En entrant dans la Galerie Les filles du calvaire pour visiter l’exposition d’Emmanuelle Villard, on est rapidement pris par le sentiment de pénétrer dans la boite à bijoux de l’artiste. Ce clin d’œil hyper maquillé et bardé d’une ribambelle de perles en plastiques surprend comme un appel au luxe cheap’s mais efficace de la superficialité.

D’ailleurs, on ne trouve pas d’ironie ici, juste la jouissance de la parure, la boursouflure de la nacre de synthèse, les colliers et les brillants, la verroterie et les babioles baignant dans des couleurs acidulées et pétillantes. Les œuvres sont tour à tour des rivières aurifères et des sables mouvants pour le désir, on s’y enfonce avec délectation en songeant à Balthazar Picsou faisant le saut de l’ange dans son coffre.  Rien ne freine nos digressions matérialistes, on se laisse aller gentiment.
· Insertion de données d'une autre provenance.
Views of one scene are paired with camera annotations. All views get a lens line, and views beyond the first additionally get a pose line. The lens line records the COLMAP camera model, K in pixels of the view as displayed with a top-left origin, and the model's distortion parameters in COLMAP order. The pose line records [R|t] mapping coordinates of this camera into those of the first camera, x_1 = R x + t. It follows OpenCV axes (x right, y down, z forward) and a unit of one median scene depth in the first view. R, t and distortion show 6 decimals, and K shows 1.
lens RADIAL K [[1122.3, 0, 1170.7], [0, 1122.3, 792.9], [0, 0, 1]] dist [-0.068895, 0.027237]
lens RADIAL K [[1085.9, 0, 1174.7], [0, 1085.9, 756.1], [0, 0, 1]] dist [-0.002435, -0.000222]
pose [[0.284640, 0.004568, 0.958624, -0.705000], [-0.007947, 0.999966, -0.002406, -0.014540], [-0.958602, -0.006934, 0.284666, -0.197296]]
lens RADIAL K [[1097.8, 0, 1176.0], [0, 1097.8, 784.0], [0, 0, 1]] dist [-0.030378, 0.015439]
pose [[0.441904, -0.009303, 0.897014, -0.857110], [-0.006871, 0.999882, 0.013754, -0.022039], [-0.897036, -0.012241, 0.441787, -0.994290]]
Il faut dire qu’il y en a pour tous les goûts, l’exubérance se pique même d’un peu de sobriété le temps d’un tableau en variation de beige, blanc et gris.

Jusqu’au moment où, trois pas en arrière, notre regard engage une association désagréable. Il ne s’agit pas de culpabilité, non, la soupe du discours sur la société de consommation ne vaut rien. C’est plutôt que lorsqu’elles ne sont pas recouvertes d’éléments, certaines peintures ont l’air de captures prises au microscope. On croit voir des amibes et leurs cils. Brusquement tout un monde de bactéries envahit les perles et les colliers. Les microbes, virus et autres parasites de la gale se glissent entre les faux diamants et les paillettes dorées. La contamination visuelle est telle que l’on ne peut plus regarder un de ces tableaux sans y voir la purulence plus ou moins avancée de ce monde microscopique.

Les œuvres de petites tailles sont les plus gravement atteintes, leurs surfaces où abondaient joyaux, jais et ébène, quelques minutes auparavant, ne sont plus que de grosses cloques de pus brûlées. On repart à demi amusé de la plaisanterie mais sans  savoir à quel point elle était prévue.